• [Passage to read]
****

Nerve - Blu-ray review

“You guys are the dumbest smart kids I’ve ever met.”

This line, delivered by the mother of protagonist Venus "Vee" Delmonico (Emma Roberts) at the film’s ending, could act as a pretty apt summary of the entire movie. Nerve is a dumb film trying to be smart.

Vee is a shy photographer enamoured with a stereotypical high-school jock. When her popular friend Sydney (Emily Meade) spills the beans and he rebuffs Vee’s affection, she endeavours to come out of her shell and try something daring.

That turns out to be ‘Nerve’, an online reality game where users are split into ‘Watchers’ or ‘Players’.

Watchers pay $20 an hour to watch Players – who allow the app to access their social media accounts and bank details – enact outlandish or embarrassing dares like kissing strangers or singing in a restaurant.

The more dares completed and filmed on the Player’s smartphone, the more money the Players get. Fail to complete a dare, break your phone or talk to law enforcement, and you’re out of the game.

After performing a few low-stakes dares, Vee meets up with fellow player Ian (Dave Franco) and the two of them quickly become the most successful Players in the game.

This comes with unexpected consequences, which put their lives at risk as they become “prisoners of the game”.

Nerve asks us to question how much we trust social media and whether anonymity online is a good thing… except it asks those questions in the most insultingly lazy way possible.

****

• [Entries shown]
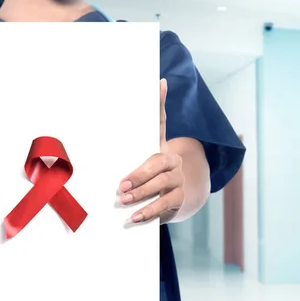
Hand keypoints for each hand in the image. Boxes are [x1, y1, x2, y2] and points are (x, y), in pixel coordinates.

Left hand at [117, 79, 184, 223]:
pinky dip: (148, 212)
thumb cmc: (153, 175)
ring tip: (124, 201)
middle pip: (158, 163)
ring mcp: (178, 179)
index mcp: (160, 147)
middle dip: (139, 174)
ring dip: (141, 193)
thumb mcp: (144, 156)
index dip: (160, 103)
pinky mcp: (179, 198)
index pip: (160, 122)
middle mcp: (172, 161)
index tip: (159, 83)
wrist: (179, 198)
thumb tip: (139, 100)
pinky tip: (134, 218)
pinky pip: (165, 205)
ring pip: (161, 185)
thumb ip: (136, 140)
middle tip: (120, 186)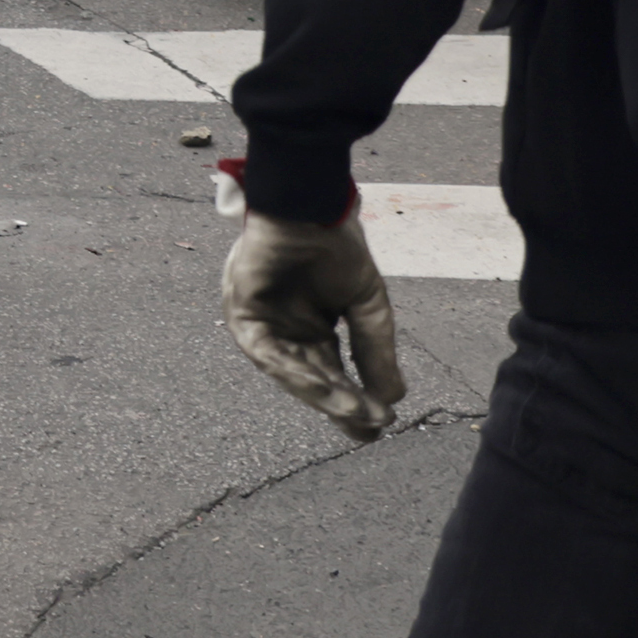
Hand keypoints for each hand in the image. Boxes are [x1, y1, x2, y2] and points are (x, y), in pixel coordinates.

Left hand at [221, 208, 406, 440]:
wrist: (311, 208)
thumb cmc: (337, 248)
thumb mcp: (366, 305)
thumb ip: (376, 350)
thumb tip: (395, 399)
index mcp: (314, 330)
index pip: (335, 374)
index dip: (357, 399)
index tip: (382, 423)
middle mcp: (287, 333)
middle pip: (315, 379)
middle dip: (342, 405)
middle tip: (370, 428)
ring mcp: (263, 326)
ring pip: (290, 372)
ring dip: (321, 394)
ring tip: (353, 412)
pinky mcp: (243, 315)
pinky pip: (266, 353)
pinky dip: (292, 371)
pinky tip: (320, 386)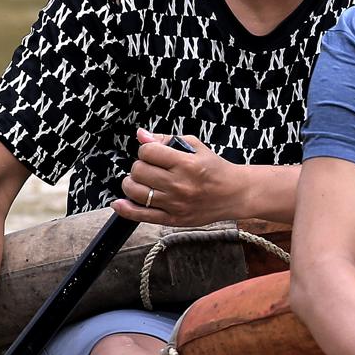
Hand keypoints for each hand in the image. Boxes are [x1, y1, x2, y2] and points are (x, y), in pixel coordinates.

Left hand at [113, 128, 242, 225]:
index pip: (148, 151)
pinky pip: (141, 215)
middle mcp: (179, 185)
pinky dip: (125, 209)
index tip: (153, 153)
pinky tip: (119, 202)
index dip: (147, 149)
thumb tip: (141, 134)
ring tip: (141, 181)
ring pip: (136, 191)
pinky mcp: (173, 219)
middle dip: (140, 166)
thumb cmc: (215, 169)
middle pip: (139, 171)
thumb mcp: (196, 147)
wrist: (235, 194)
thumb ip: (166, 139)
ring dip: (132, 183)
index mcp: (186, 164)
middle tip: (150, 168)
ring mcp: (175, 204)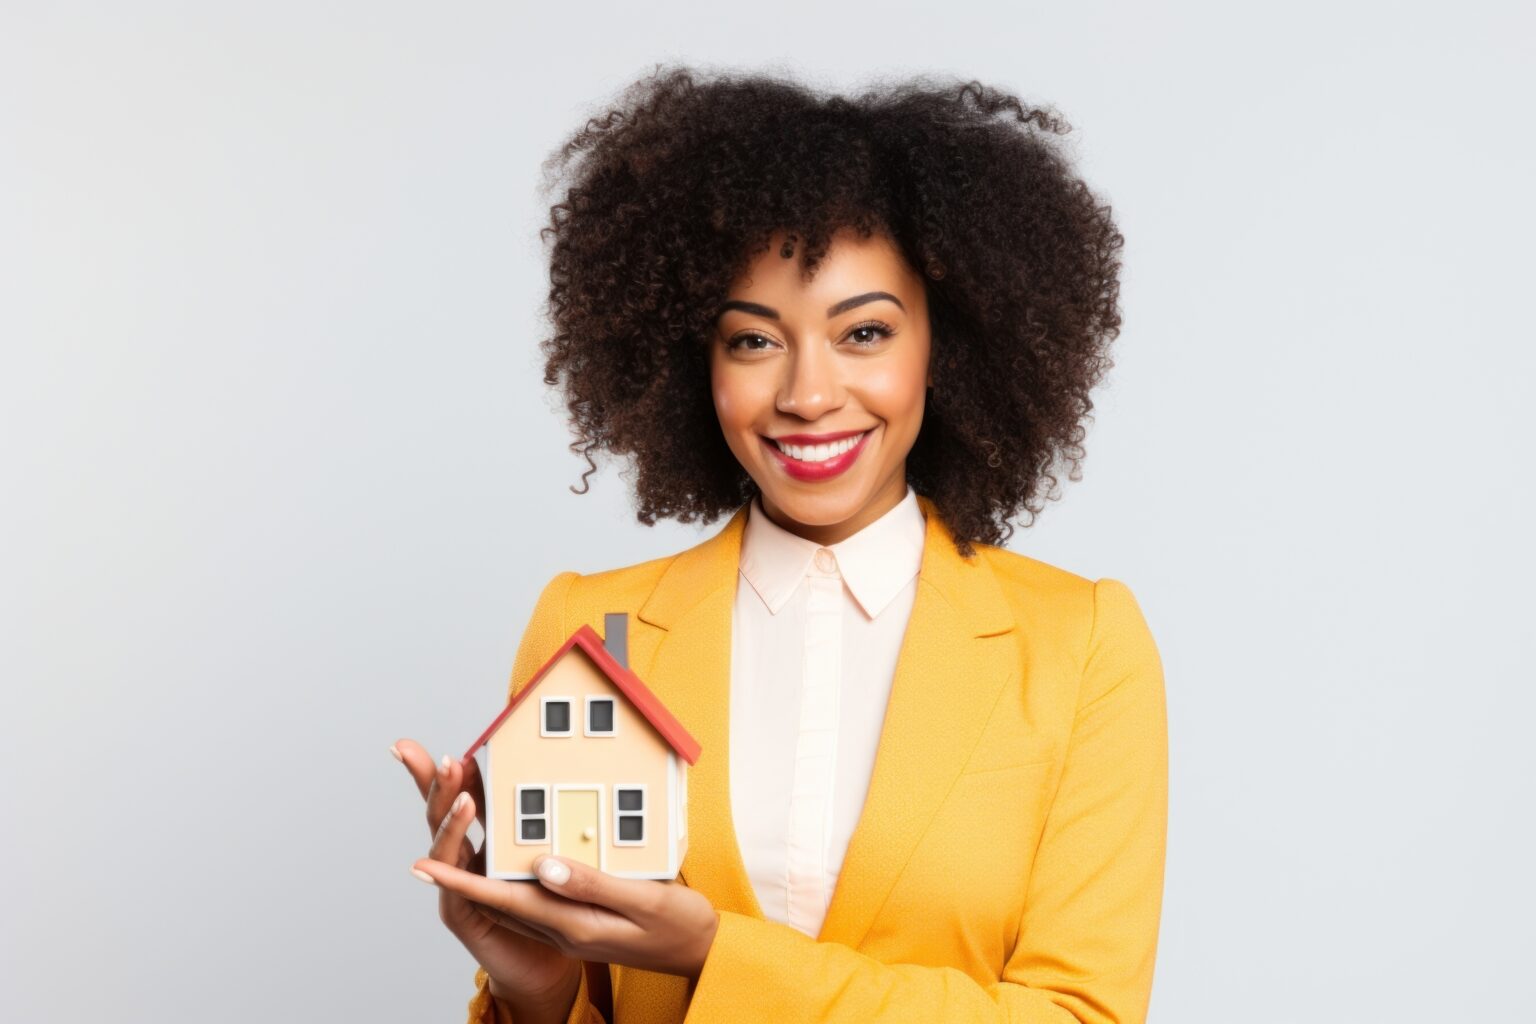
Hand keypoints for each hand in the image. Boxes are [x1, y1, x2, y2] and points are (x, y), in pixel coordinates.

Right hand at [393, 738, 581, 1016]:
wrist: (543, 961)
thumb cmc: (547, 904)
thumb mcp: (551, 851)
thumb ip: (550, 820)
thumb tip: (570, 772)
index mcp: (483, 835)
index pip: (459, 794)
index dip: (442, 770)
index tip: (411, 744)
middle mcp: (464, 856)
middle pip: (441, 812)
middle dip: (436, 784)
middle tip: (446, 760)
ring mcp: (457, 884)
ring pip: (443, 846)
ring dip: (450, 821)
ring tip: (460, 798)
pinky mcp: (461, 913)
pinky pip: (451, 889)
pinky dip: (442, 874)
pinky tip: (428, 864)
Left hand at [411, 849, 720, 980]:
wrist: (703, 953)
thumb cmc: (680, 927)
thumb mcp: (643, 902)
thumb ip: (592, 883)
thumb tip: (543, 865)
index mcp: (573, 923)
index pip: (504, 899)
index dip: (460, 882)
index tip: (422, 865)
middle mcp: (563, 926)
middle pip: (498, 892)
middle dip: (460, 862)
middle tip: (431, 828)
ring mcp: (570, 923)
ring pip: (513, 891)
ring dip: (482, 863)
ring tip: (460, 825)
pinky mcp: (579, 916)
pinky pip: (536, 891)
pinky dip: (514, 867)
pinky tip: (511, 847)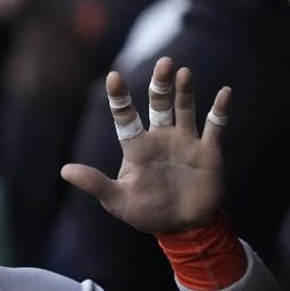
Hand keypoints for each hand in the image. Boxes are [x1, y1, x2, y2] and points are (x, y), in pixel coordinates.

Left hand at [61, 57, 230, 232]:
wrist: (182, 228)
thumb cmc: (146, 212)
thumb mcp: (116, 200)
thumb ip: (95, 183)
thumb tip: (64, 170)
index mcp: (137, 147)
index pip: (125, 117)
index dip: (120, 97)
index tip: (113, 76)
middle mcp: (160, 138)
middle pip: (159, 104)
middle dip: (160, 85)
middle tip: (164, 63)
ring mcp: (185, 142)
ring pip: (184, 109)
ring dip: (185, 91)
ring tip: (183, 72)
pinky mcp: (208, 151)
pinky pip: (215, 126)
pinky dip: (220, 110)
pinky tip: (225, 93)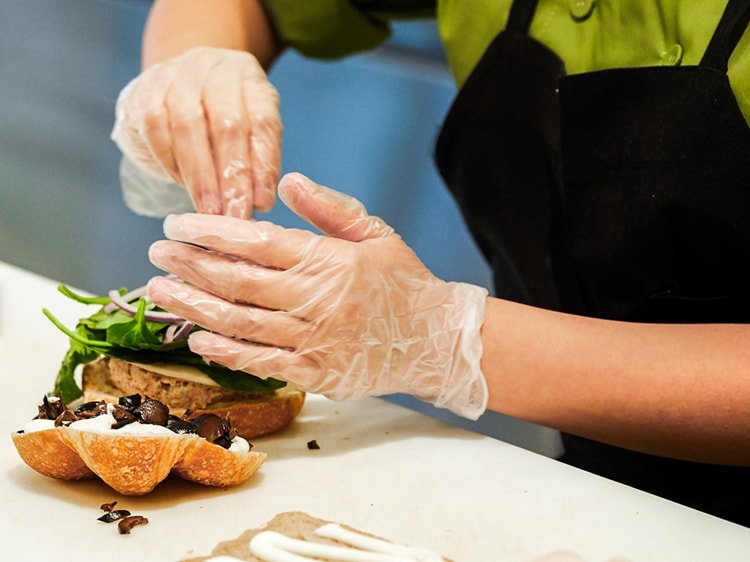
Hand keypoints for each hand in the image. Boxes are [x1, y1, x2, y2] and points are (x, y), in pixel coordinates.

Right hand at [111, 46, 280, 217]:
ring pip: (188, 128)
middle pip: (226, 126)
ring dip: (199, 178)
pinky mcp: (142, 93)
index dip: (262, 165)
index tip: (263, 203)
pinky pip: (156, 132)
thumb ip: (257, 159)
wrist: (177, 84)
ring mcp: (175, 76)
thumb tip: (259, 202)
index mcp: (248, 77)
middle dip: (230, 178)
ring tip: (209, 212)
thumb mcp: (249, 128)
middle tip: (234, 215)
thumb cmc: (221, 115)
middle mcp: (212, 69)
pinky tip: (182, 185)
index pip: (261, 122)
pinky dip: (171, 164)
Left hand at [147, 173, 488, 418]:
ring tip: (161, 291)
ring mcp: (316, 341)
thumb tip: (286, 181)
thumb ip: (329, 208)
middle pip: (239, 281)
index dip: (210, 233)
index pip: (257, 242)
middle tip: (156, 253)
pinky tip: (198, 338)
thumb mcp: (376, 233)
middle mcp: (319, 300)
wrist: (437, 340)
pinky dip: (226, 352)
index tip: (175, 225)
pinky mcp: (317, 373)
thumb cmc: (405, 282)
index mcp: (331, 260)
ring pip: (241, 323)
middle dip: (189, 265)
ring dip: (194, 306)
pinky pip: (262, 364)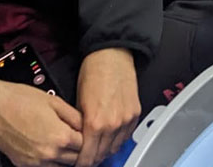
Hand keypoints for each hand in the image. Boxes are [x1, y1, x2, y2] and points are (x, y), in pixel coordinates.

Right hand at [0, 79, 83, 165]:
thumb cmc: (20, 100)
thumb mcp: (54, 101)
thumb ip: (74, 116)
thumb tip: (85, 126)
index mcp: (61, 136)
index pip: (85, 145)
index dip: (87, 137)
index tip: (85, 132)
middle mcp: (50, 153)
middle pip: (76, 159)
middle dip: (79, 149)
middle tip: (77, 139)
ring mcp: (36, 162)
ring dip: (66, 158)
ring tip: (64, 145)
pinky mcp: (24, 164)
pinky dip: (51, 162)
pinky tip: (50, 150)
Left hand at [75, 48, 140, 166]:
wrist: (111, 56)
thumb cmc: (92, 73)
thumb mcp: (77, 102)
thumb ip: (80, 125)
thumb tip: (78, 140)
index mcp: (95, 123)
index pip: (88, 156)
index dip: (81, 163)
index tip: (78, 163)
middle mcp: (113, 125)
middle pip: (102, 155)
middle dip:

****

• [Tasks and exercises]
(a) In the Nerve review, how much do Watchers pay to watch Players?
(b) Write the next part of the Nerve review, picking up after its final sentence.
The listing isn't needed for what comes next.

• [Exercise results]
(a) $20 an hour.

(b)
Any film that critiques technology needs to have an airtight depiction of it; anything too futuristic or dystopian in a world trying to be realistic will undermine it.

Which is why it’s almost entertaining how misguided a view of social media Nerve has. Especially from a pair of directors, Henry Joost and Ariel Schulman, who are famous for making Catfish.

In the film, the online game is played and watched on iPhones, despite being unknown to both Apple and the police. It is later revealed that the police are aware of the game but apathetic about it, for reasons that go unexplained.

In this alternate world, Apple is surprisingly negligent, as ‘Nerve’ immediately violates its Terms and Conditions. Either that or everyone playing the game has used a ludicrously sophisticated HTML code to allow geolocation and camera access in their browsers.

Since Vee needs a dorky friend to explain the basics of the Deep Web, this seems unlikely.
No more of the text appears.